La gratuité des soins à domicile difficile à appliquer en Ecosse

La politique de gratuité des soins à domicile pour les personnes âgées fonctionne mal en Ecosse. Au moins 5 000 personnes sont inscrites sur des listes d’attente pour recevoir chez elle des soins, selon un rapport officiel remis à l’Exécutif écossais. Dans certains secteurs, les personnes malades doivent attendre au moins quatre mois avant d’obtenir les soins réclamés. De nombreuses autorités locales font valoir le manque d’argent qui les empêche d’appliquer cette politique de gratuité. Certaines dépensent 50% de plus que ce que l’Exécutif leur accorde pour assurer la gratuité des soins à domicile des personnes âgées. Le rapport préconise une réforme du système des soins aux personnes âgées. 

The Herald, 21 juin 2006, The Scotsmanwww.scotsman.com, 14 juin 2006

Polémique autour du remboursement des médicaments

Le National Institute for Health and Clinical Excellence (Nice) est confronté aux critiques virulentes de médecins et parlementaires après avoir estimé que les médicaments Aricept (donepezil), Reminyl (galtanamine) et Exelon (rivastigmine) ne doivent pas être remboursés aux personnes à un stade précoce de la maladie d’Alzheimer. Les médecins estiment que ces traitements doivent être administrés le plus rapidement possible plutôt que d’attendre le stade modéré de la maladie. Le Nice devrait publier son rapport définitif sur la question dans le courant du mois de juillet. Médecins, associations et aidants redoutent un rapport négatif, le Nice ayant laissé entendre que le coût de ces médicaments est trop élevé compte tenu de leur efficacité controversée sur les personnes à un stade précoce de la maladie. 

La famille au secours des personnes âgées

Les familles assurent plus de deux tiers des soins donnés aux personnes âgées, selon un rapport publié par la Commission fédérale de coordination sur la Famille. La commission appelle à davantage de soutien politique pour ces aidants. Par ailleurs, elle souligne le fait que le débat politique se focalise bien souvent sur l’aide à apporter aux enfants et délaisse quelque peu l’obligation d’aider les membres âgés de la société. Les aides et services publics qui existent à l’heure actuelle sont en nombre insuffisant souligne la commission. Elle recommande la mise en place de plusieurs aides comme des réductions d’impôts pour les aidants familiaux, une pratique qui existe déjà dans le canton de Fribourg.

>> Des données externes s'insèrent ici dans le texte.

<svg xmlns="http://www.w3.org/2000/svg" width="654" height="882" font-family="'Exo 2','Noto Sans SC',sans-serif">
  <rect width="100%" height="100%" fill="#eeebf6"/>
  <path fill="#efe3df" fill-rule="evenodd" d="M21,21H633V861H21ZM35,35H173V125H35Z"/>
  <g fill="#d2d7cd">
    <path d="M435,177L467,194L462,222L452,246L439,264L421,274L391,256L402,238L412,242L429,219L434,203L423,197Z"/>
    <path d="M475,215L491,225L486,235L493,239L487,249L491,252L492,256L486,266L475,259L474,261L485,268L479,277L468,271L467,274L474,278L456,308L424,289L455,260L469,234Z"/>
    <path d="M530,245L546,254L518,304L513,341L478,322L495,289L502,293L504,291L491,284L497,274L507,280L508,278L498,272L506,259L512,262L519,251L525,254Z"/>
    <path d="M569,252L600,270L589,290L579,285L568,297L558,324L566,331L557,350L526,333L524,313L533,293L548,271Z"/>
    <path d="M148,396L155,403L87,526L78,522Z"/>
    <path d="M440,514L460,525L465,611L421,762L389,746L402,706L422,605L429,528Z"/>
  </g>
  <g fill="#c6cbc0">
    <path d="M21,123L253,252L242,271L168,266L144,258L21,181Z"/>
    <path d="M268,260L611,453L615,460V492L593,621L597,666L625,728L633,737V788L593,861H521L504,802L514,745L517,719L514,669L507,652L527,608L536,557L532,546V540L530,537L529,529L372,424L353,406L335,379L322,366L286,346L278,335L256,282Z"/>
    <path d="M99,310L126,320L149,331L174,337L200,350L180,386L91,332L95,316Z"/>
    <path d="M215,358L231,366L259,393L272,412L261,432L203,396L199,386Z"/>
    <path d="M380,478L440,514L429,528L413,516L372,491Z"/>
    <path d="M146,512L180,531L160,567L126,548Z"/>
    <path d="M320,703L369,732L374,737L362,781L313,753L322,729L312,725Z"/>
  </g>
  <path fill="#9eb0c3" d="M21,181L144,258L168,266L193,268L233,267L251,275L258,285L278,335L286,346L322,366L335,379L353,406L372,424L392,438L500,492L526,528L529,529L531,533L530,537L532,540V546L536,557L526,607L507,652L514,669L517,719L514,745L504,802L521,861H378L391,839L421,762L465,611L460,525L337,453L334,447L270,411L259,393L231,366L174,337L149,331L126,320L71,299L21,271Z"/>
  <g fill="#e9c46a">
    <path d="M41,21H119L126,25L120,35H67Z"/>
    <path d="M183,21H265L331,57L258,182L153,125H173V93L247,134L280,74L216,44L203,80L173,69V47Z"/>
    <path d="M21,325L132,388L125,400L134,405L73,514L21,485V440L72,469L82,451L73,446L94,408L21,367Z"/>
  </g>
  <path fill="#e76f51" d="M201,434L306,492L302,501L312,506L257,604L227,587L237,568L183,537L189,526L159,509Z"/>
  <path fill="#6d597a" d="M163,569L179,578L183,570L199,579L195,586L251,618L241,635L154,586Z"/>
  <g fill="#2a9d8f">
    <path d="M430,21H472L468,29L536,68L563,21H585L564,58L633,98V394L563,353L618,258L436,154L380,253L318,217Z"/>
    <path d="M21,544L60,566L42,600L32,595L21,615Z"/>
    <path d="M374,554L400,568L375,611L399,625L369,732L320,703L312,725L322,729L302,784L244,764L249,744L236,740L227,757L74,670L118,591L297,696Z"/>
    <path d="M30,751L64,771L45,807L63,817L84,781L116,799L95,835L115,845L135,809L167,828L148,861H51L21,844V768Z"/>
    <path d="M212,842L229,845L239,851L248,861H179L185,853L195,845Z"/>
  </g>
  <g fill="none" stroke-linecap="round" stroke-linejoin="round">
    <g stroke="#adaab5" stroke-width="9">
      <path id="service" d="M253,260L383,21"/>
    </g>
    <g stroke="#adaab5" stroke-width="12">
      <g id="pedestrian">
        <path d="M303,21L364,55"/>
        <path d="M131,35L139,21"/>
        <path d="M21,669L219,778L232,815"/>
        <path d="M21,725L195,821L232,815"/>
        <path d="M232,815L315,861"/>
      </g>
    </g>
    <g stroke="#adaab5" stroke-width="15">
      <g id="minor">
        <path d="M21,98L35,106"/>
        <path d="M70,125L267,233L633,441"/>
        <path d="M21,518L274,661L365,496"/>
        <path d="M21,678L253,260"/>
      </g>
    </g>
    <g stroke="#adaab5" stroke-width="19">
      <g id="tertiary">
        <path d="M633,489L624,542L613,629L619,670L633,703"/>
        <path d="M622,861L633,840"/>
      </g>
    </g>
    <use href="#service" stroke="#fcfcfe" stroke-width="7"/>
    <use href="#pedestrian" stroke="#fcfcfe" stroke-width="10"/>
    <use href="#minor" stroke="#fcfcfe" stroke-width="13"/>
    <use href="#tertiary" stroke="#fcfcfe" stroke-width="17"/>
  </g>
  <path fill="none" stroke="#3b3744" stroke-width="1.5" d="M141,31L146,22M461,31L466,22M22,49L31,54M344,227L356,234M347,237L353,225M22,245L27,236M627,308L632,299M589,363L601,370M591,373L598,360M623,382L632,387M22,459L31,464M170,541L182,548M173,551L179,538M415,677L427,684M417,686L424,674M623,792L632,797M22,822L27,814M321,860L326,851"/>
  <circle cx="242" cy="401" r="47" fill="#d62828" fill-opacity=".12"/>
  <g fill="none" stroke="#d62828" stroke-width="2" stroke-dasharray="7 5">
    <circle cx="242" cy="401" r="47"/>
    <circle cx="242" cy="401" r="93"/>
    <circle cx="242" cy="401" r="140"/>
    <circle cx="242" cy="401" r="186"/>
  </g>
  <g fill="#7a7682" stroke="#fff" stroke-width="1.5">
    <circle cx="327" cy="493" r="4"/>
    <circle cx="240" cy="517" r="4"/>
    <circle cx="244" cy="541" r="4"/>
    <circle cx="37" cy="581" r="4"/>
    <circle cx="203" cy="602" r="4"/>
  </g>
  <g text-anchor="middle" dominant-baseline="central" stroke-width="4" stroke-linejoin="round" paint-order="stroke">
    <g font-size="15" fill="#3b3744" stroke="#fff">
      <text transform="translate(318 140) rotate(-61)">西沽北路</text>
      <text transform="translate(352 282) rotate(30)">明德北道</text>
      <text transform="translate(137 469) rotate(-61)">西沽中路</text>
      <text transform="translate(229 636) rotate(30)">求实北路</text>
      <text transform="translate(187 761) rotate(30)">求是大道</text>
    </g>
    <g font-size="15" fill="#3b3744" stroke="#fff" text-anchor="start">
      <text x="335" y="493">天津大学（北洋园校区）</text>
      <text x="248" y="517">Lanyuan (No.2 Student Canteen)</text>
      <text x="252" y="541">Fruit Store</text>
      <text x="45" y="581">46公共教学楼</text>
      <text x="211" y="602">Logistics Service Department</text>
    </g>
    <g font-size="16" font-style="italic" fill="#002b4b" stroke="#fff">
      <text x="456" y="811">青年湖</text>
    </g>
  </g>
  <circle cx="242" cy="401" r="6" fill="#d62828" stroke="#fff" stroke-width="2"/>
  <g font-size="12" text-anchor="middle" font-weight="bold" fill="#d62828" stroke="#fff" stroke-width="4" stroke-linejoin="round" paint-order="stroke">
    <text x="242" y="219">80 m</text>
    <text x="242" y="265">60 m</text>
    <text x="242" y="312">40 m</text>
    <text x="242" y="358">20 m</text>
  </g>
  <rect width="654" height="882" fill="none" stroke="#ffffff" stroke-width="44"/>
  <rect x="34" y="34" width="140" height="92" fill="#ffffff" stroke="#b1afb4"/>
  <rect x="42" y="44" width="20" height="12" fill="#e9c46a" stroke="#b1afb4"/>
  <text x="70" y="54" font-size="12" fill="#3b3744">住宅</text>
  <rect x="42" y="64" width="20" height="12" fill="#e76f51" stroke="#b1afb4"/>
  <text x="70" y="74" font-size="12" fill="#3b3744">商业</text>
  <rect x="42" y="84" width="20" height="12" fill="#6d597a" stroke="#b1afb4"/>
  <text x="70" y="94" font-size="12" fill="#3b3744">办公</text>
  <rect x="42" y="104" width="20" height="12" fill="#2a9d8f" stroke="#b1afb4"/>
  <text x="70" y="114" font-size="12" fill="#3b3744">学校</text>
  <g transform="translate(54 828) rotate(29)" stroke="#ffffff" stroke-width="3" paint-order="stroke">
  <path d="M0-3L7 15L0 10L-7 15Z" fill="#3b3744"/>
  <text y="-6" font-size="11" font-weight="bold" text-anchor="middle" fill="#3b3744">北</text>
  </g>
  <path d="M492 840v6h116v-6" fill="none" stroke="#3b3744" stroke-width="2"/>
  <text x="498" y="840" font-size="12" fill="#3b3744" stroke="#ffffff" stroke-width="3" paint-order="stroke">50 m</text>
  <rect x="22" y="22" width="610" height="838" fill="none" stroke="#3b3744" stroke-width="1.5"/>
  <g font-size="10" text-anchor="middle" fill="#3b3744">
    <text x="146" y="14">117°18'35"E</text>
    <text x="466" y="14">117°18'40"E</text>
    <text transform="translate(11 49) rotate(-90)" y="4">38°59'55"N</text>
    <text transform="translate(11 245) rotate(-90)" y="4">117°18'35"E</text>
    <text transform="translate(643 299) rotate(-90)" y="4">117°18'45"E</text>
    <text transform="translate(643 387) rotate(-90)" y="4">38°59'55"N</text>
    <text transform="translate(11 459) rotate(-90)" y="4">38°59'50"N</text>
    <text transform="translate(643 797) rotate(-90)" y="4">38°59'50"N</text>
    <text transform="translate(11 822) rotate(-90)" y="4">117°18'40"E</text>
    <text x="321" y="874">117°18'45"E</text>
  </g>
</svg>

NZZ Online, www.nzz.ch, 21 juin 2006

Comptabiliser les patients atteints de maladies neurologiques

L’Espagne s’interroge sur la difficulté de créer des registres nationaux comptabilisant les patients atteints de maladies neurologiques. Le nombre de ces patients se situerait entre six et sept millions et demi d’individus, soit de 13 à 16 % de la population. La Fondation espagnole pour les maladies neurologiques (FEEN) veut inciter les pouvoirs publics à réaliser des études afin d’obtenir des statistiques plus fiables sur ces maladies et leurs conséquences, d’autant que le vieillissement de la population - en 2050, un tiers des Espagnols, soit seize millions de personnes auront plus de 65 ans – doit préparer le système de santé à un accroissement des démences et troubles neurodégénératifs associés, qui affecteraient alors un million d’individus âgés. Des registres nationaux devraient être créés afin d’approcher la réalité et la répartition de ces pathologies selon leur nature. Aujourd’hui, un million et demi de personnes malades souffriraient d’une pathologie grave et handicapante. 
Selon les estimations actuelles, les pathologies neurologiques ont un coût annuel de près de onze milliards d’euros. Ce montant ne tient pas compte des coûts indirects tels que les salaires des assistantes à domicile. 

Diario MédicoDiaromedico.com, 7 juin 2006

Les résidents dans les maisons de retraite n’ont pas les soins qu’il leur faut

Suite à une enquête, l’Autorité des Soins a constaté que les résidents des maisons de retraite médicalisées ne reçoivent pas les soins dont ils ont besoin. L’enquête avait été menée parmi 96 personnes résidant dans une maison de retraite médicalisée. 
Il leur manque près de quatre heures de soins par rapport au nombre d’heures dont ils ont réellement besoin. Si les maisons de retraite médicalisées travaillaient de façon plus efficace, elles pourraient assurer une heure vingt en plus. Les deux heures et demie restantes devraient être financées par le ministère de la Santé. Cela permettrait aux établissements de recruter plus de personnel et d’investir dans du matériel. Certaines maisons de retraite ont tiré la sonnette d’alarme car elles ne peuvent plus accueillir de patients, faute de moyens. Le ministère de la Santé est en train d’étudier la question et a annoncé une aide financière.